MATERIALS AND METHODS
- Chemicals and reagents
EGCG was purchased from Tocris Bioscience (Bristol, UK). Etoposide, cisplatin, ginsenoside Rg3, curcumin and polyphenon 60 green tea extract were purchased from Sigma Chemical Co. (Missouri, USA). A stock solution of chemicals were prepared in 100% dimethylsulfoxide (DMSO), and stored at -20℃ until use. When required, the stock solution was diluted with cell culture media to the appropriate concentration. The final concentrations of DMSO were adjusted to less than 0.5% (v/v) in the culture media.
- Cell culture
The human prostate cancer cells LNCaP, DU145 and PC3 were purchased from the American Type Culture Collection (ATCC, Rockville, USA). LNCaP and PC3 cell were maintained in RPMI-1640 (Gibco, Gaithersburg, USA) medium supplemented with 10% fetal bovine serum (Gibco, Gaithersburg, USA), 100 units/ml penicillin and 100 μg/ml streptomycin and DU145 was grown in Minium Essential Medium (MEM) (Gibco, Gaithersburg, USA) supplemented with 10% fetal bovine serum, 100 units/ml penicillin and 100 μg/ml streptomycin, and incubated at 37℃ in a humidified incubator with 5% CO 2 .
- Analysis of cell viability
Ez-cytox Cell viability assay kit (DOGEN, Seuol, Korea) was used to determine cell viability. Exponentially growing cells were seeded in a 96-well plate at a density of 1 × 10 4 cells/well in triplicate. The next day, the cells were treated with various samples at various concentrations. After incubation for 24 h, media were changed to avoid interference by the colored compounds. Subsequently, 10 μl of the kit reagent was added and the cells were incubated for an additional 1 h. Then, the cell culture supernatant was collected and cell viability was measured by scanning the absorbance of supernatant with a microplate reader at 450 nm. Control cells were exposed to culture media containing 0.5% (v/v) DMSO.
- Preparation of whole-cell extracts
Human prostate cancer cells were grown in 60 mm dishes and treated with various concentration of EGCG, curcumin and mixture of 100 μM EGCG and 50 μM curcumin or were not treated for 24 h. Whole cell extracts were prepared according to the manufacturer’s instructions using RIPA buffer (Cell Signaling, Beverly, USA) supplemented with 1x protease inhibitor cocktail and 1 mM phenylmethylsulfonyl fluoride (PMSF).
- Western blot analysis
Proteins (whole cell extracts: 30 μg/lane) were separated by electrophoresis through a NuPAGE 4-12% Bis-tris gel (Invitrogen, Carlsbad, USA), blotted onto a PVDF transfer membrane, and analyzed with the epitope-specific primary and secondary antibodies. The bound antibodies were visualized using ECL Advance Western Blotting Detection Reagents (GE Healthcare, Waukesha, USA) and LAS-4000 (Fujifilm, Tokyo, Japan). Monoclonal antibodies to p-Akt (Ser 473), p21, GAPDH and ployclonal antibodies to PTEN, Akt, p53, Bcl-2 and p-Rb were purchased from Cell Signaling Technology, Inc. (Beverly, USA). The band intensities from each blot were quantified using Image J software and normalized to GAPDH.
- Flow cytometric analysis
Cell cycle arrest was assessed by PI staining using an Annexin-V-FLUOS staining Kit (Roche, Indianapolis, USA) according to the manufacturer’s recommendations.

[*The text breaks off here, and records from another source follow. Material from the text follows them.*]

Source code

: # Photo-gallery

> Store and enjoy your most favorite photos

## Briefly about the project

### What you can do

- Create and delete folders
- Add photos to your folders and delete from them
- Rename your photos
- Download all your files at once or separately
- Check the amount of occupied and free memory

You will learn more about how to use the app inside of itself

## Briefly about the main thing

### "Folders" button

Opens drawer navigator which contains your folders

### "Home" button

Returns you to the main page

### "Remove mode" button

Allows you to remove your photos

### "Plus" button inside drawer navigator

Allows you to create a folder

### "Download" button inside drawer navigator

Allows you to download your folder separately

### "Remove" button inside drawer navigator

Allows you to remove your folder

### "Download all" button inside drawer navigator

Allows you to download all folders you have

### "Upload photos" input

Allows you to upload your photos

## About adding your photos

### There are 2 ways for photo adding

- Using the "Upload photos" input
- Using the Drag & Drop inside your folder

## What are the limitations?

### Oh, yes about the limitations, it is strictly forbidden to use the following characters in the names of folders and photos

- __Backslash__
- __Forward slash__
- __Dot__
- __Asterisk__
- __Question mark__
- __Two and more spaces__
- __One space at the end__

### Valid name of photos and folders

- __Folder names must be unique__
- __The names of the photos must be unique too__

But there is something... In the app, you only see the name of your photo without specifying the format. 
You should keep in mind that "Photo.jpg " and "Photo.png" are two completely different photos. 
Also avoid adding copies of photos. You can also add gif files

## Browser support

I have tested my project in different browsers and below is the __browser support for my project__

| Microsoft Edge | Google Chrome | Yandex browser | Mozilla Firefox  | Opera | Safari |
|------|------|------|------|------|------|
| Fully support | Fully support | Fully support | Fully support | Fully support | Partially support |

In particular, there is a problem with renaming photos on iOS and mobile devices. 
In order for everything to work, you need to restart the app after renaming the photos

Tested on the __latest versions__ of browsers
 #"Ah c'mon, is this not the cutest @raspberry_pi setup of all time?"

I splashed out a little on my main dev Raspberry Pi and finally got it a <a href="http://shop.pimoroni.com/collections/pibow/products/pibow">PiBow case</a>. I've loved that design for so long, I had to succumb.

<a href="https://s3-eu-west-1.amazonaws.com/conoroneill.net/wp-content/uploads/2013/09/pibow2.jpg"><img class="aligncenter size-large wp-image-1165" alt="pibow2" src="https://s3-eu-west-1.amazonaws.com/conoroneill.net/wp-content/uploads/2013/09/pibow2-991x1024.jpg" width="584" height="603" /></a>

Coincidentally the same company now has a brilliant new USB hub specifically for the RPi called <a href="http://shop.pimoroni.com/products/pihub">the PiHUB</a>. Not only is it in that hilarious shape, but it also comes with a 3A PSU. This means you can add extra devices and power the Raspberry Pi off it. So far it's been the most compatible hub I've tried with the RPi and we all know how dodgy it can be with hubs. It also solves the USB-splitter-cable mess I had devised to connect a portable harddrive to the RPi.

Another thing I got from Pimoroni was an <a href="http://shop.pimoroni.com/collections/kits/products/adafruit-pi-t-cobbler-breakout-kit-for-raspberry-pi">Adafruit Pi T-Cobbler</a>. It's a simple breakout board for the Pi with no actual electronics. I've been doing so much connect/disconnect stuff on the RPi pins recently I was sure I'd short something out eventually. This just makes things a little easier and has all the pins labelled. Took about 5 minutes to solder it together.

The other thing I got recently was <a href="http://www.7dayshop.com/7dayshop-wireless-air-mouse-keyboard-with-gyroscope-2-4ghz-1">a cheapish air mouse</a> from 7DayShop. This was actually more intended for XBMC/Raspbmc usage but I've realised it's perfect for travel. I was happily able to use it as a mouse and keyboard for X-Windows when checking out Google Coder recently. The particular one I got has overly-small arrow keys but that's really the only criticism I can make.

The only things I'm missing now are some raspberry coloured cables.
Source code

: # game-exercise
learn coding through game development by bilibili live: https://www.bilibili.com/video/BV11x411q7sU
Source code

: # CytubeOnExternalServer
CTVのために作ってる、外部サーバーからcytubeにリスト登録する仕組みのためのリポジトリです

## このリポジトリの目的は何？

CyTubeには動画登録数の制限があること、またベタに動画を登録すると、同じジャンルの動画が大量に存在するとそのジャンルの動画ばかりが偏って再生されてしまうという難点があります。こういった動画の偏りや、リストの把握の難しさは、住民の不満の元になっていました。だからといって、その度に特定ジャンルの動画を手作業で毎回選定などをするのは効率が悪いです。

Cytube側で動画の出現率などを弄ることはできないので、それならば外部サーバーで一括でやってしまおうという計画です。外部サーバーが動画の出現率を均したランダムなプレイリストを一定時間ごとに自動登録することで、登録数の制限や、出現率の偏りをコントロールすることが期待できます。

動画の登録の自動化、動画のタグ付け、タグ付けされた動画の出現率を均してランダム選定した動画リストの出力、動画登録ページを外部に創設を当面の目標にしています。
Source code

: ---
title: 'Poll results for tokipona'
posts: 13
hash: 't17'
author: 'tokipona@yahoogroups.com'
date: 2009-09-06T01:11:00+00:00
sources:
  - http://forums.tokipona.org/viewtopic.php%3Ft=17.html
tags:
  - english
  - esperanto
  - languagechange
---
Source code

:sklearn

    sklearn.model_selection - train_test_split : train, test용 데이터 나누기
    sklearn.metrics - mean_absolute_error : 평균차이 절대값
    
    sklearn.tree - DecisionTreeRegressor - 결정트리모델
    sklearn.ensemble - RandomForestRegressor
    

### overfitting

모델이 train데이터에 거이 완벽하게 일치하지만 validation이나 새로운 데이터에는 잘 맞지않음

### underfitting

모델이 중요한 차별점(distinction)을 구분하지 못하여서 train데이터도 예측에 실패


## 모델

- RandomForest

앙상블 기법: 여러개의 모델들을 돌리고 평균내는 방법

Briefly, whole cells were collected, rinsed with DPBS, incubated with 300 μl of DPBS involved 10 μg/ml RNase A for 15 min and 12 μl of PI at RT for 15 min in the dark, and analyzed by a FACSCalibur flow cytometer. At least 20000 events were evaluated in these experiments.
- Statistical analysis
Statistical significance was determined through one-way analysis of variance (ANOVA) followed by a multiple comparison test with a Bonferroni adjustment. P values of less than 0.05 were considered statistically significant.
Acknowledgements
This research was funded by Gangneung Asan Hospital Biomedical Research Center Promotion Fund. This research was also carried out with the support of the Korea Institute of Science and Technology institutional program (2Z04230). This research was conducted under the industrial infrastructure program for fundamental technologies (N0000885) which is funded by the Ministry of Trade, Industry & Energy (MOTIE, Korea). This article is a revision of the first author's master's thesis from Gangneung-Wonju National University.